Dear all,
I was working the last couple of a weeks on a discrete PWM Class-D amplifier.
Well - basically it's not completely discrete as I still used Op-Amp IC's and integrated Power-Bridges. But still - I did the modelling of the overall control-architecture on my own.
It is a single-supply 24V BTL amplifier with differential feedback.
Here a short overview of the measurement results:
Amplifier Gain: 33.5 (26.84 Vpp out @ 800 mVpp in; 4 Ohms load)
Maximum unclipped power: 53.14 Watts @ 4 Ohms (14.58 Vrms)
Differential DC Offset: 52mV (without load), 77mV (with 4 Ohms load)
Total Harmonic Distortion (THD) @ 1 kHz
6.85% @ 1 Watt (4 Ohms load, 2.82 Vrms)
3.16% @ 10 Watts (4 Ohms load, 6.32 Vrms)
2.86% @ 25 Watts (4 Ohms load, 10.01 Vrms)
I shared all the schematics, gerber files, simulation files, measurement results on my github repository:
GitHub - YetAnotherElectronicsChannel/Discrete-PWM-Class-D
If you are interested more in detail, I did a YouTube video about this amp where I explain all the details of the design-flow YouTube
Any feedback for improvements are welcome!
Thanks,
Markus
I was working the last couple of a weeks on a discrete PWM Class-D amplifier.
Well - basically it's not completely discrete as I still used Op-Amp IC's and integrated Power-Bridges. But still - I did the modelling of the overall control-architecture on my own.
It is a single-supply 24V BTL amplifier with differential feedback.
Here a short overview of the measurement results:
Amplifier Gain: 33.5 (26.84 Vpp out @ 800 mVpp in; 4 Ohms load)
Maximum unclipped power: 53.14 Watts @ 4 Ohms (14.58 Vrms)

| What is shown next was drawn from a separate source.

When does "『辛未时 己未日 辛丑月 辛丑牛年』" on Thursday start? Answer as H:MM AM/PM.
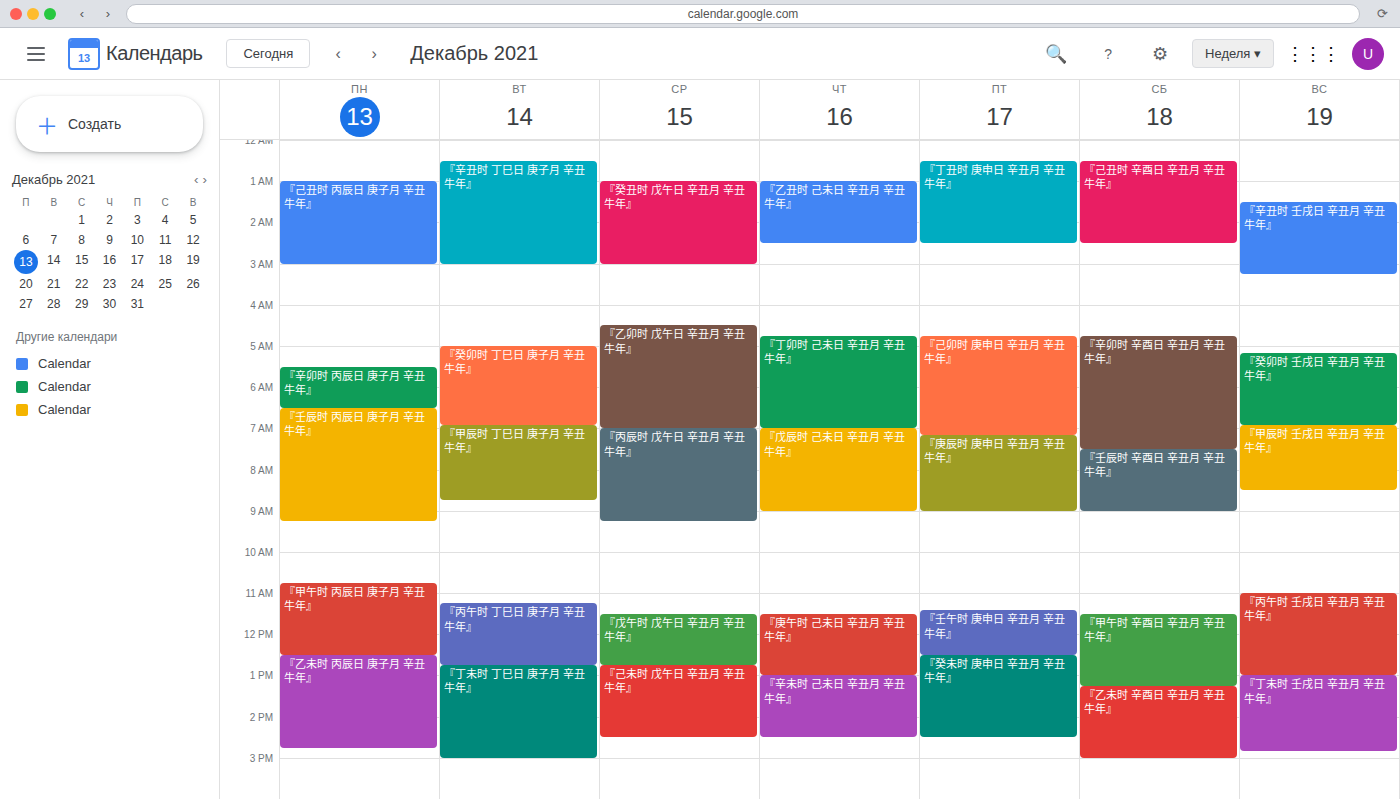
1:00 PM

Differential DC Offset: 52mV (without load), 77mV (with 4 Ohms load)
Total Harmonic Distortion (THD) @ 1 kHz
6.85% @ 1 Watt (4 Ohms load, 2.82 Vrms)
3.16% @ 10 Watts (4 Ohms load, 6.32 Vrms)

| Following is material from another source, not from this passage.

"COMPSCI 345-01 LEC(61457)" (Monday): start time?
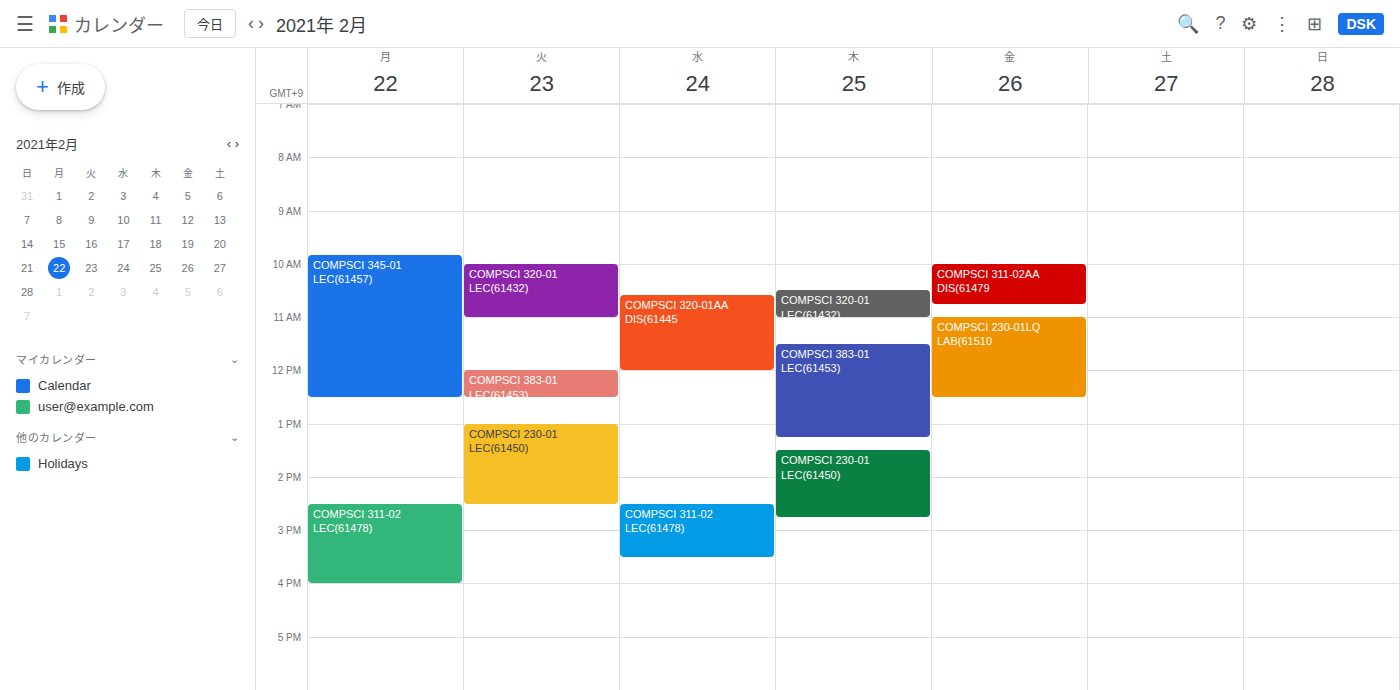
9:50 AM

2.86% @ 25 Watts (4 Ohms load, 10.01 Vrms)
I shared all the schematics, gerber files, simulation files, measurement results on my github repository:
GitHub - YetAnotherElectronicsChannel/Discrete-PWM-Class-D
If you are interested more in detail, I did a YouTube video about this amp where I explain all the details of the design-flow YouTube
Any feedback for improvements are welcome!
Thanks,
Markus
Yes I know - I was also a little bit disappointed about that.
However - with a real speaker connected - I cannot figure out any hearable distortion even at low music levels. I compared it with my harman/kardon HK3480 receiver and personally I would not figure out which amp is who in a blind test I guess.

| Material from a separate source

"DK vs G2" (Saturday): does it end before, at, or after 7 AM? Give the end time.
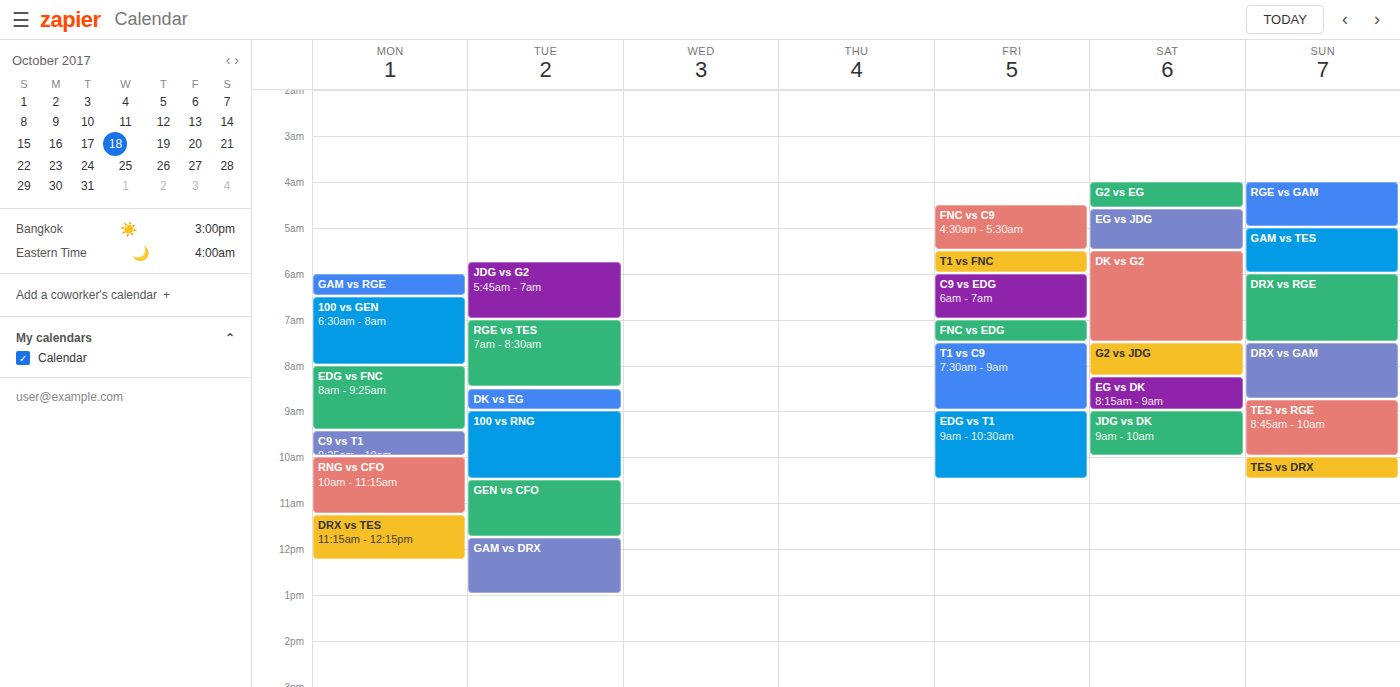
7:30 AM -- after 7 AM, 30 minutes below the 7 AM line.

The only thing is that my amp is producing a little bit of noise you can hear out of the tweeter if you go with your ears up to 10cm near it.
You can also check out the speaker test in the video: YouTube
But I would really like to know how I could improve this design. Therefore I'm here
However - with a real speaker connected - I cannot figure out any hearable distortion even at low music levels. I compared it with my harman/kardon HK3480 receiver and personally I would not figure out which amp is who in a blind test I guess.
The only thing is that my amp is producing a little bit of noise you can hear out of the tweeter if you go with your ears up to 10cm near it.
You can also check out the speaker test in the video: YouTube
But I would really like to know how I could improve this design. Therefore I'm here
Cute. Unfortunately it would appear that the LTC6992 is going to be the main limitation on your achievable distortion figures. The datasheet...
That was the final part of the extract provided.